### WHAT YOU NEED TO DO
From the records below, print exactly the lines starting at the one containing "65: (80, 759)" and ending at the one containing "106: (510, 768)", ends included, and nothing else.

### PROVIDED DATA
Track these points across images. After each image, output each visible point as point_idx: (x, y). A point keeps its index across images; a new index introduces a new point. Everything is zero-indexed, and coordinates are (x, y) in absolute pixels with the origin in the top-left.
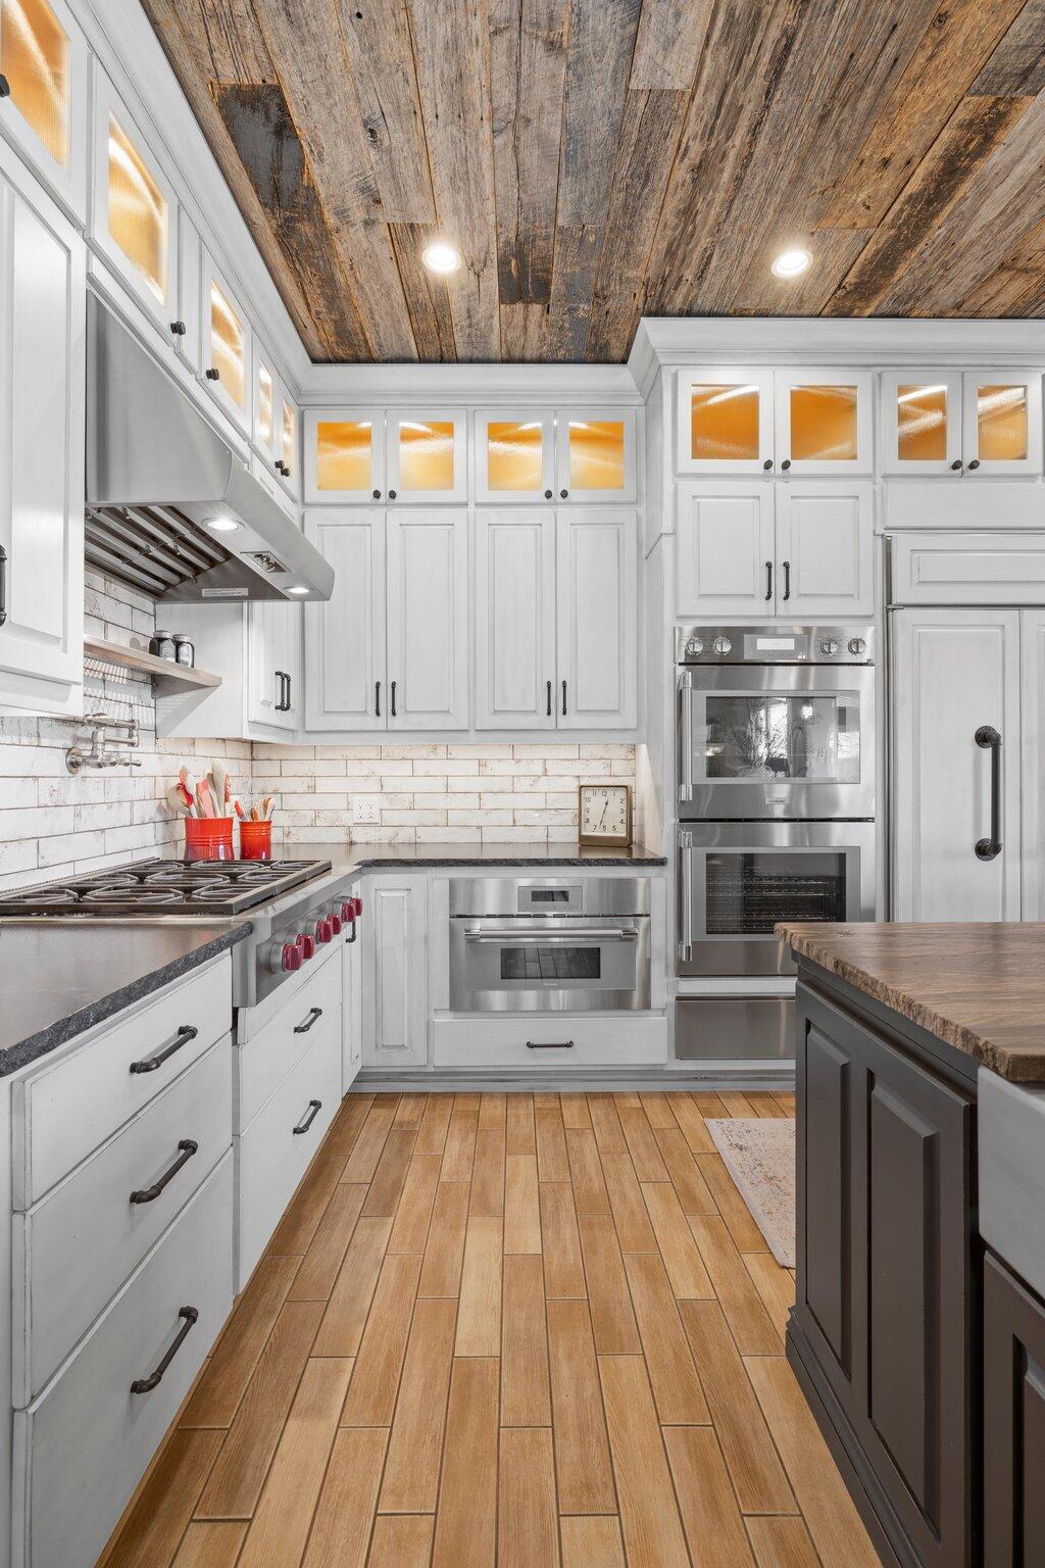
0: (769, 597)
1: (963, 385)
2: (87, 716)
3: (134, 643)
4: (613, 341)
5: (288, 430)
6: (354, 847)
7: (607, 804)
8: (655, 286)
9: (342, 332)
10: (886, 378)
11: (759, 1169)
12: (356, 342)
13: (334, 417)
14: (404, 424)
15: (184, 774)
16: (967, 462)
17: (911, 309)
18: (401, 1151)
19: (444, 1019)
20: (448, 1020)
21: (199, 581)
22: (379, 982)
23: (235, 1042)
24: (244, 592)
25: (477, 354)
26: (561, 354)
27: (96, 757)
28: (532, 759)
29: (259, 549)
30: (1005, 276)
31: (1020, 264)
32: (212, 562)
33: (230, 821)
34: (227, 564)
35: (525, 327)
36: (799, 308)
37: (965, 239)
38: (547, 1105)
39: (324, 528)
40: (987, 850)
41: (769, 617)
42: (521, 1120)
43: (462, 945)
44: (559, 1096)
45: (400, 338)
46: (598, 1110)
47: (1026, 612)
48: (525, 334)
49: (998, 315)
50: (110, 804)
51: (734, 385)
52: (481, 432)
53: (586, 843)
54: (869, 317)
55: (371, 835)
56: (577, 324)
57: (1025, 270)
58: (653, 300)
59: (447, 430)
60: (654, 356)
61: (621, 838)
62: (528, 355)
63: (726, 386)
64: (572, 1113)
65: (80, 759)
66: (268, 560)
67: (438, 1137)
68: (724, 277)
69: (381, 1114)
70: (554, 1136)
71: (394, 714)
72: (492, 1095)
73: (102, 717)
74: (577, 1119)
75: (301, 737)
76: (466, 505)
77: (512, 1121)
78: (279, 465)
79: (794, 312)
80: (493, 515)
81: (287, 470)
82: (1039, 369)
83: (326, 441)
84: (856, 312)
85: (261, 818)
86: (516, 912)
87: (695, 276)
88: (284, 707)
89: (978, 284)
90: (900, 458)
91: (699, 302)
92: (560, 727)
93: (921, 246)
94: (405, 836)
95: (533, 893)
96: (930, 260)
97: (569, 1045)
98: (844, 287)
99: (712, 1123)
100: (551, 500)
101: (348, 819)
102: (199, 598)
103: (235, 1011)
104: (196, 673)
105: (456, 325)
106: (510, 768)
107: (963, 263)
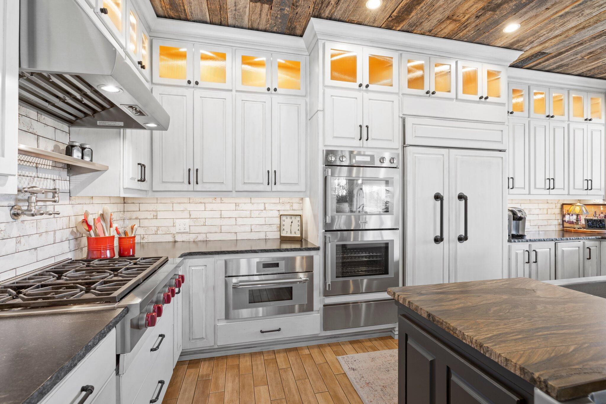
0: (360, 139)
1: (430, 62)
2: (24, 188)
3: (56, 148)
4: (298, 26)
5: (144, 47)
6: (176, 243)
7: (292, 222)
8: (318, 4)
9: (173, 5)
10: (404, 55)
11: (362, 379)
12: (179, 10)
13: (168, 44)
14: (203, 52)
15: (86, 214)
16: (431, 91)
17: (414, 30)
18: (203, 392)
19: (222, 323)
20: (224, 324)
21: (96, 117)
22: (191, 309)
23: (117, 373)
24: (121, 124)
25: (237, 24)
26: (275, 29)
27: (31, 210)
28: (259, 203)
29: (131, 103)
30: (448, 22)
31: (454, 18)
32: (103, 108)
33: (113, 237)
34: (111, 109)
35: (260, 14)
36: (374, 23)
37: (438, 4)
38: (270, 357)
39: (163, 95)
40: (438, 240)
41: (360, 147)
42: (259, 367)
43: (231, 290)
44: (274, 352)
45: (201, 11)
46: (292, 357)
47: (451, 150)
48: (260, 18)
49: (443, 36)
50: (41, 234)
51: (348, 51)
52: (239, 60)
53: (284, 240)
54: (399, 31)
55: (185, 238)
56: (283, 16)
57: (455, 20)
58: (316, 11)
59: (223, 57)
60: (315, 35)
61: (298, 237)
62: (261, 27)
63: (344, 51)
64: (281, 359)
65: (20, 212)
66: (136, 109)
67: (221, 382)
68: (346, 5)
69: (192, 371)
70: (275, 374)
71: (197, 183)
72: (244, 355)
73: (34, 189)
74: (283, 363)
75: (150, 194)
76: (231, 90)
77: (255, 368)
78: (140, 63)
79: (371, 24)
80: (244, 96)
81: (144, 66)
82: (455, 59)
83: (163, 55)
84: (394, 28)
85: (130, 235)
86: (256, 273)
87: (335, 3)
88: (142, 180)
89: (439, 23)
90: (408, 88)
91: (335, 14)
92: (273, 190)
93: (422, 5)
94: (201, 237)
95: (263, 264)
96: (424, 11)
97: (279, 330)
98: (392, 17)
99: (340, 358)
100: (270, 92)
101: (173, 230)
102: (95, 126)
103: (118, 357)
104: (94, 164)
105: (229, 9)
106: (249, 207)
107: (435, 14)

### ANSWER FOR THIS EXERCISE
65: (80, 759)
66: (268, 560)
67: (438, 1137)
68: (724, 277)
69: (381, 1114)
70: (554, 1136)
71: (394, 714)
72: (492, 1095)
73: (102, 717)
74: (577, 1119)
75: (301, 737)
76: (466, 505)
77: (512, 1121)
78: (279, 465)
79: (794, 312)
80: (493, 515)
81: (287, 470)
82: (1039, 369)
83: (326, 441)
84: (856, 312)
85: (261, 818)
86: (516, 912)
87: (695, 276)
88: (284, 707)
89: (978, 284)
90: (900, 458)
91: (699, 302)
92: (560, 727)
93: (921, 246)
94: (405, 836)
95: (533, 893)
96: (930, 260)
97: (569, 1045)
98: (844, 287)
99: (712, 1123)
100: (551, 500)
101: (348, 819)
102: (199, 598)
103: (235, 1011)
104: (196, 673)
105: (456, 325)
106: (510, 768)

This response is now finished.